Upon clicking the search icon, users are presented with the advanced search interface of the database. The query starts with annotation and other basic analysis result of unigenes. Unigene and EST sequences from corresponding assemblies can be obtained individually or directly downloaded in bulk from the data module. For EST search, users can identify a unigene and its ESTs by inputting EST name or ID. For unigene search, users can enter a unigene name or annotation keywords, and detailed information, such as ORF length, GC content, EST linkage, unigene alignment, and unigene annotations will be presented in a result page. Hyperlinks provide as cross references for browsing definitions and associated components (such as KEGG pathway map, InterPro annotation, GO annotation, phylogenetic analysis of COG, and primary BLAST results). Users may search for keywords of function ontology, such as gene ontology number or terms, to find putative genes that possess specific functions as well as orthologous genes in other organisms. Alternatively, clients can choose appropriate definitions from public databases, including NCBI_NR, NCBI_NT, and Swiss_Prot. Links between the best BLAST hit to all unigenes and public databases were also established. A summary of BLAST hits and sequence alignment information from every BLAST analysis can be obtained upon clicking the link button. Furthermore, users can check for homologous genes between locust and the other invertebrate species whose genomic data are publicly available, through hyperlinks to these databases for tracing detailed information.
Discussion and conclusion
The current aim of constructing LocustDB is to provide a catalog of genes expressed in the locust tissues and cells according to anatomic and phenotypic features to promote molecular entomology research. It will be modified frequently to serve as a framework for incorporating new genomic and proteomic data from the locust itself as well as other orthopteran and hemimetabolous insects. The database will also be updated for new versions with new data and biological information collected from the relevant literature in an ongoing effort. As a note for future development of this database, we plan to transform LocustDB into an integrated knowledgebase hosting information from genomic, biology, and ecology studies on the locust as well as other insects.

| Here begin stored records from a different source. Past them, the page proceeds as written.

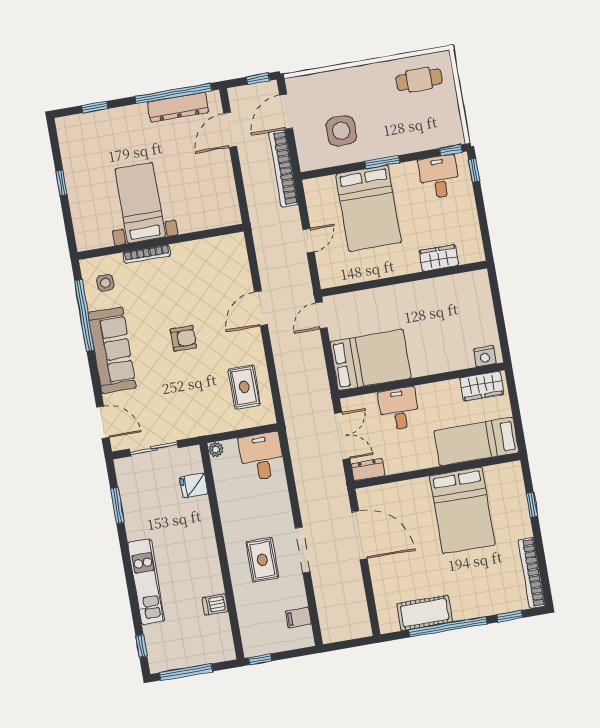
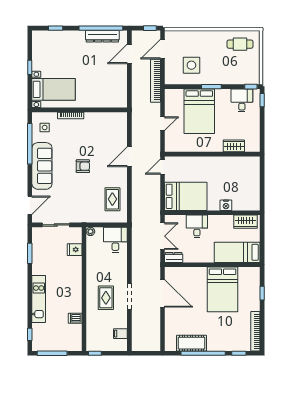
bed with nightstands: (140, 203) -> (54, 89), moved, turned 90
nightstand: (485, 356) -> (226, 205), moved
door: (103, 422) -> (30, 205), hinge flipped

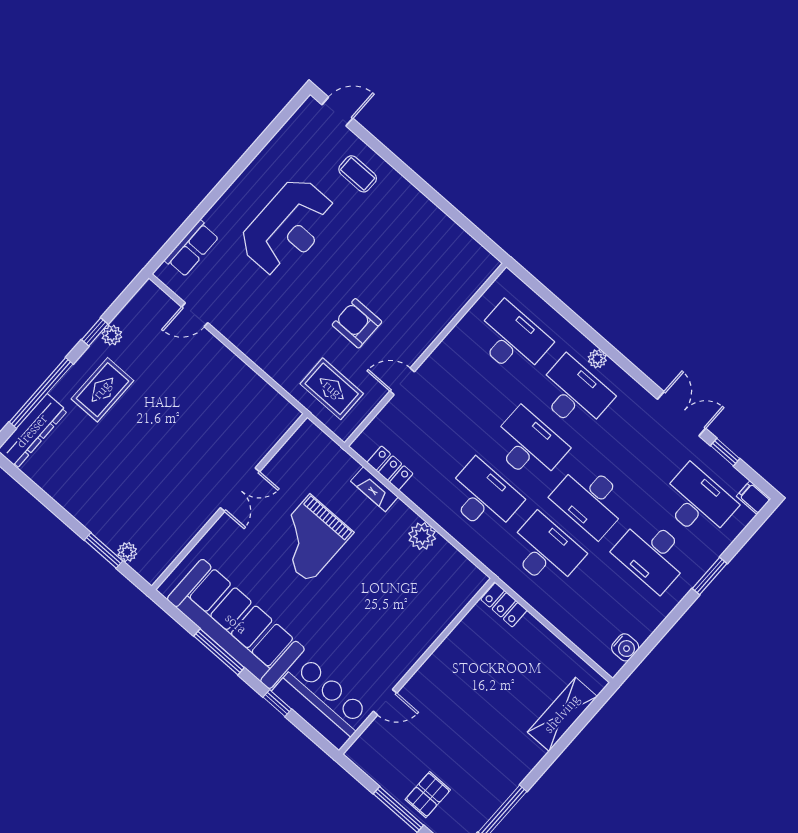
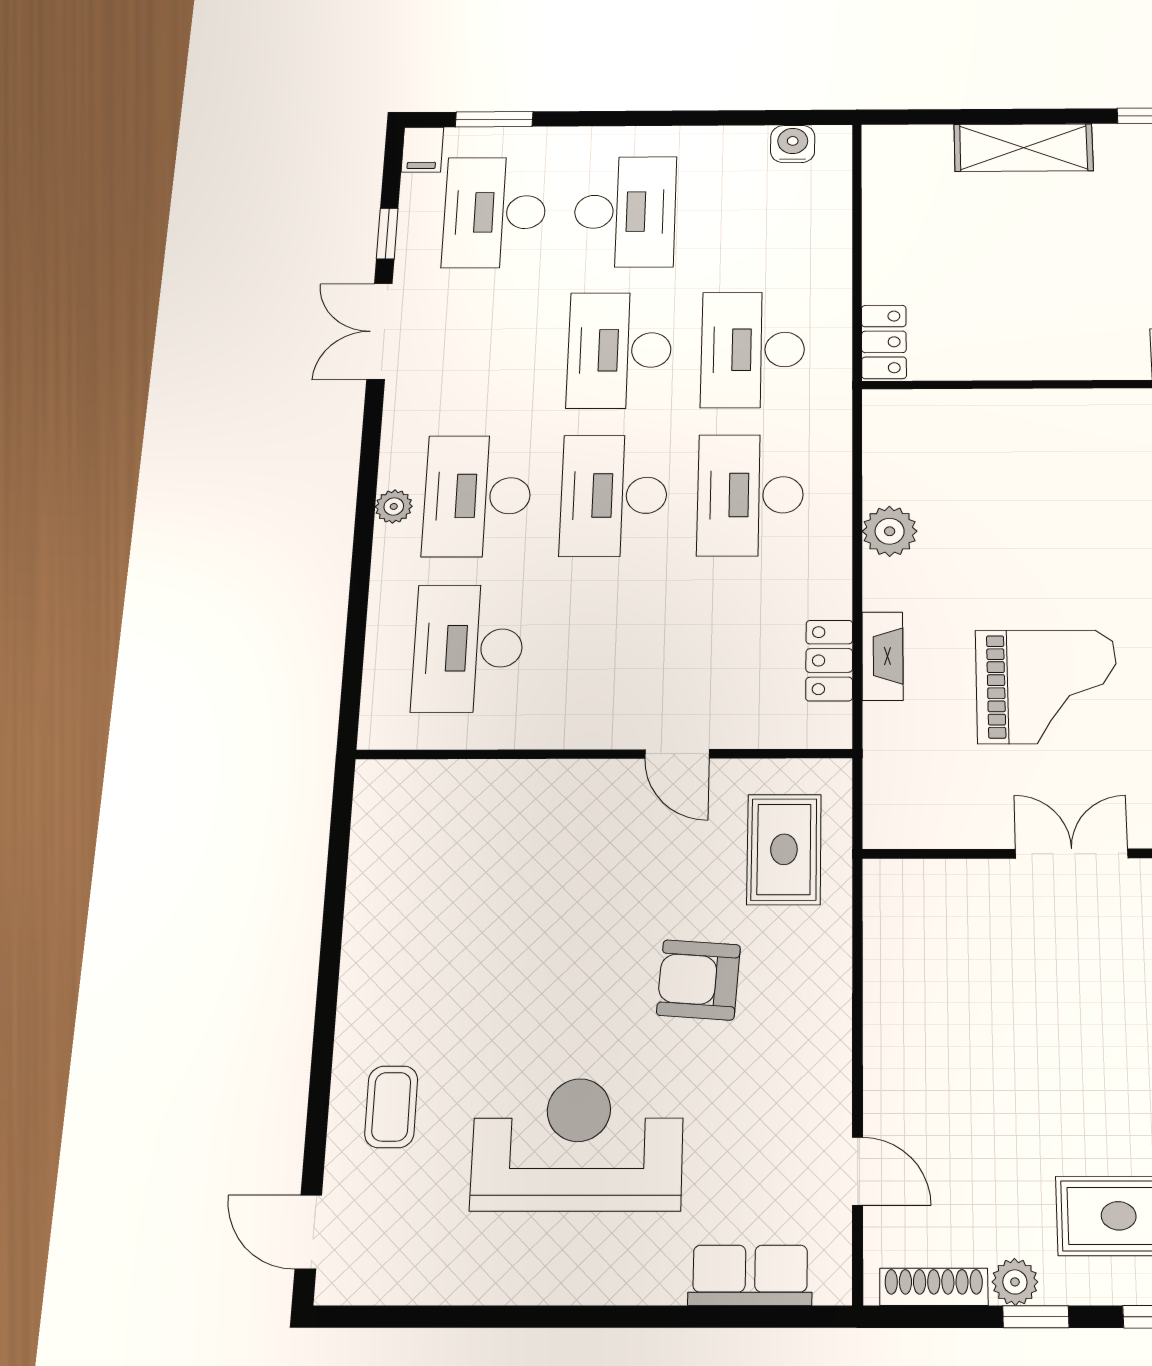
shoe rack: (134, 307) -> (934, 1287), added
armchair: (357, 323) -> (699, 980), moved, turned 94
desk: (591, 500) -> (620, 350), turned 180
window: (710, 576) -> (494, 119), moved
shelving: (562, 714) -> (1024, 148), moved

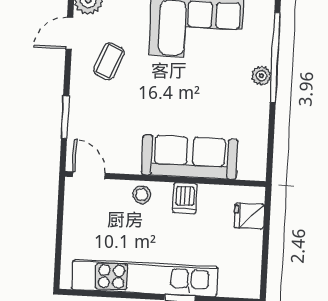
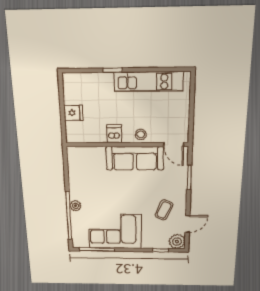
sofa: (190, 157) -> (135, 158), moved
fridge: (249, 216) -> (73, 113), moved
kitchen unit: (145, 278) -> (148, 82), width x0.73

Availability and requirements
LocustDB is maintained at the Beijing Genomics Institute and Institute of Zoology, Chinese Academy of Science. It is freely available at http://locustdb.genomics.org.cn/ by using web browsers. An e-mail message addressed to firstname.lastname@example.org may also be used for comments, corrections, and data submission. This database is freely available for download in the download entry.
This work is supported by the Ministry of Science and Technology, the People's Republic of China, (Project No: 2001AA222141, Project No: 2001CCA00400) and the Chinese Academy of Sciences (Project No: KSCX2-SW-317). We thank Jie Chen, Mingtao Dai, Zhengyi Fu, Yafeng Hu, Haibo Sun, Ximiao He and Jing Wang for their advices on database design and construction, and anonymous reviewers for valuable suggestions.